Interleukin-1 beta induces glycosaminoglycan synthesis via the prostaglandin E-2 pathway in cultured human cervical fibroblasts

The aim of this study was to identify, in cultured human cervical fibroblasts, the mechanisms by which interleukin (IL)-1beta induces the synthesis of glycosaminoglycans (GAG) and to explore the putative role of prostaglandin E-2 (PGE(2)) in this process. Exposure of the cells for 24 h to IL-1beta induced a significant (P < 0.05) dose-dependent, increase in GAG synthesis. IL-1beta (1 ng/ml) induced the expression of cyclooxygenase-2 (COX-2) protein 6 h after treatment, accompanied by a 7.5-fold increase in PGE(2) production. We confirmed that NS398, a selective COX-2 inhibitor, dose-dependently blocked PGE(2) augmentation following IL-1beta treatment. AH23848, the selective EP4 receptor antagonist, completely abolished IL-1beta-induced GAG synthesis, whereas AH6809, an EP2 receptor antagonist, had no effect on the stimulatory effects of IL-1beta. Furthermore, we demonstrated that 6 h exposure to IL-1beta induced a notable increase in EP4 receptor mRNA expression and a decrease in EP1 receptor mRNA but had no effect on the expression of EP2 and EP3 receptor transcripts.
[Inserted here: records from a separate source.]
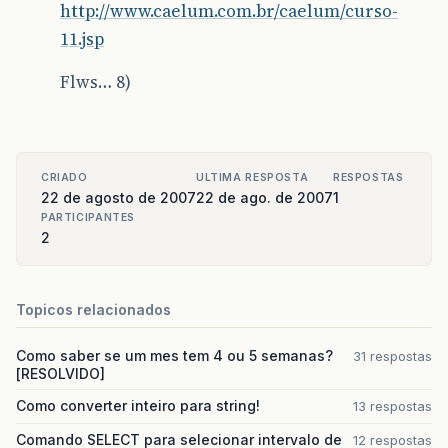
http://www.caelum.com.br/caelum/curso-
11.jsp
Flws… 8)
CRIADO
ULTIMA RESPOSTA
RESPOSTAS
22 de agosto de 2007
22 de ago. de 2007
1
PARTICIPANTES
2
Topicos relacionados
Como saber se um mes tem 4 ou 5 semanas?
31 respostas
[RESOLVIDO]
Como converter inteiro para string!
13 respostas
Comando SELECT para selecionar intervalo de
12 respostas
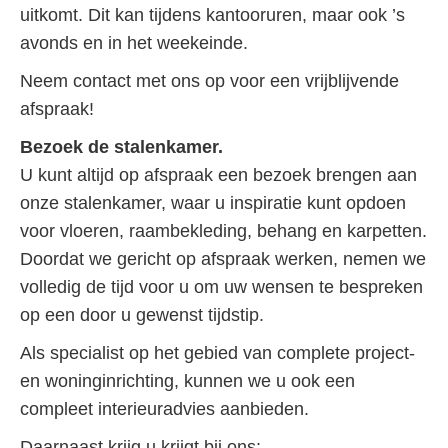
uitkomt. Dit kan tijdens kantooruren, maar ook ’s
avonds en in het weekeinde.
Neem contact met ons op voor een vrijblijvende
afspraak!
Bezoek de stalenkamer.
U kunt altijd op afspraak een bezoek brengen aan
onze stalenkamer, waar u inspiratie kunt opdoen
voor vloeren, raambekleding, behang en karpetten.
Doordat we gericht op afspraak werken, nemen we
volledig de tijd voor u om uw wensen te bespreken
op een door u gewenst tijdstip.
Als specialist op het gebied van complete project-
en woninginrichting, kunnen we u ook een
compleet interieuradvies aanbieden.
Daarnaast krijg u krijgt bij ons:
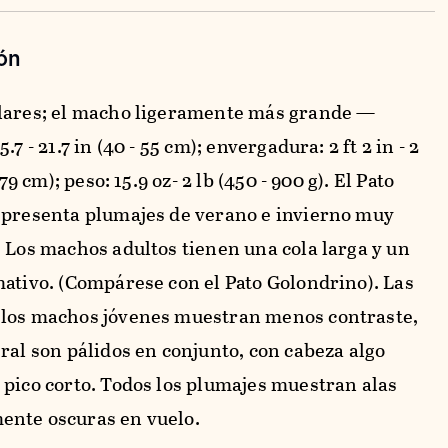
ón
lares; el macho ligeramente más grande —
.7 - 21.7 in (40 - 55 cm); envergadura: 2 ft 2 in - 2
- 79 cm); peso: 15.9 oz- 2 lb (450 - 900 g). El Pato
 presenta plumajes de verano e invierno muy
. Los machos adultos tienen una cola larga y un
mativo. (Compárese con el Pato Golondrino). Las
los machos jóvenes muestran menos contraste,
ral son pálidos en conjunto, con cabeza algo
 pico corto. Todos los plumajes muestran alas
nte oscuras en vuelo.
In conclusion, these findings indicate that IL-1beta not only induced GAG synthesis by increasing COX-2 protein expression and the subsequent PGE(2) production but also enhanced the responsiveness of cervical fibroblasts to PGE(2) by selectively up-regulating EP4 receptor mRNA expression. These results suggest that PGE(2) may regulate human cervical ripening in an autocrine/paracrine manner via EP4 receptors.